The Coordinadora per un Habitatge Digne said Prime Minister Xavier Espot’s proposal for a gradual rollback of rent controls, combined with price caps, risks aggravating Andorra’s housing crisis unless the government sets out clear safeguards and enforcement mechanisms.

Responding to Espot’s comments on the programme El cap de Govern respon, the group said the authorities have not specified the criteria that will determine any caps, what tenant protections will be guaranteed, or which controls will be used to prevent abuse. “Without that information, any thawing could become a new wave of covert increases,” the statement warned.

The Coordinadora stressed the rental market is already critical: thousands of residents spend a disproportionate share of their income on rent, many are forced to share housing in precarious conditions, and some have left the country after failing to find decent accommodation. The organisation also highlighted growing pressure from the property sector, which it says is openly pushing for rises of around 30 percent.

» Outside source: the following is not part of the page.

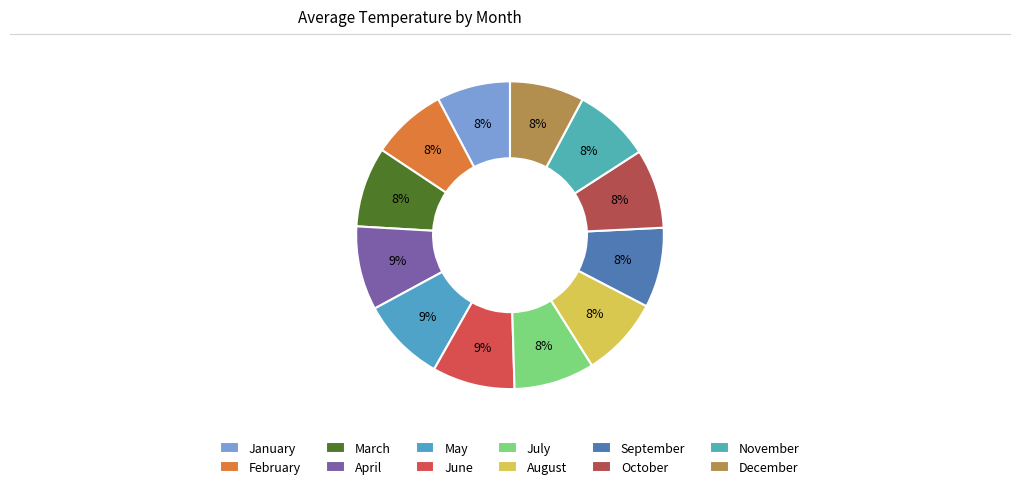

What is the total percentage of March and December?

16.2%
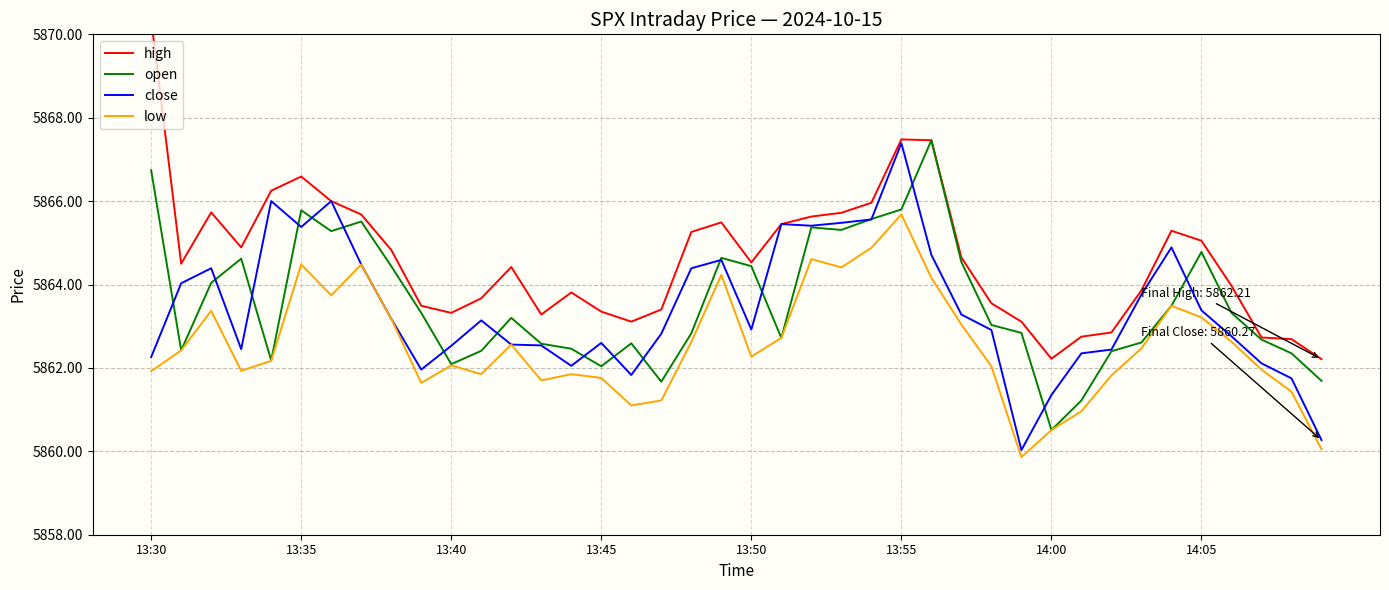

What is the lowest value of the open series?

5860.5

Government sources have outlined a controlled deregulation model that would apply geographic criteria. Caps would be tied to the price per square metre in each zone and a uniform maximum percentage increase would be set for contracts; however, the final rent could not exceed the zone’s per‑metre cap. Officials have said owners would have to respect established prices even when changing tenants, and that the first contracts to be liberalised would be those longest under extension. A draft law is reportedly being prepared with the aim of being ready before the end of the month.

The Coordinadora welcomed the prospect of concrete proposals but insisted the government must clarify how, when and with what real limits any changes will be implemented. It said it will examine measures “with rigour” but will decide further action based on the specifics announced, and that public mobilisation “will remain a legitimate tool” until real solutions are delivered.

The group reiterated four immediate demands: immediate regulation of all rents according to the real value of housing and the purchasing power of working households; a ban on evictions without an affordable, dignified housing alternative; creation of a public property registry and a periodically updated, publicly accessible housing census; and effective measures to end contractual abuses — notably the so‑called “child trap” — together with guarantees and a right to compensation if fraud is detected.

Coordinadora officials said Espot’s remarks did not dispel uncertainty on these points, noting the government has not provided deadlines, mechanisms or verifiable commitments. They warned that without transparency, clear safeguards and anti‑fraud tools, any partial liberalisation could worsen price pressures rather than relieve them.

Other housing activists echoed the concern that the situation has not improved since large demonstrations last year. The platform Pirineu Viu, representing mountain areas, urged authorities to declare the Pyrenees a “tensioned zone” so specific rental regulation can be applied there, arguing that many rural and mountain communities remain unprotected by measures focused on urban centres.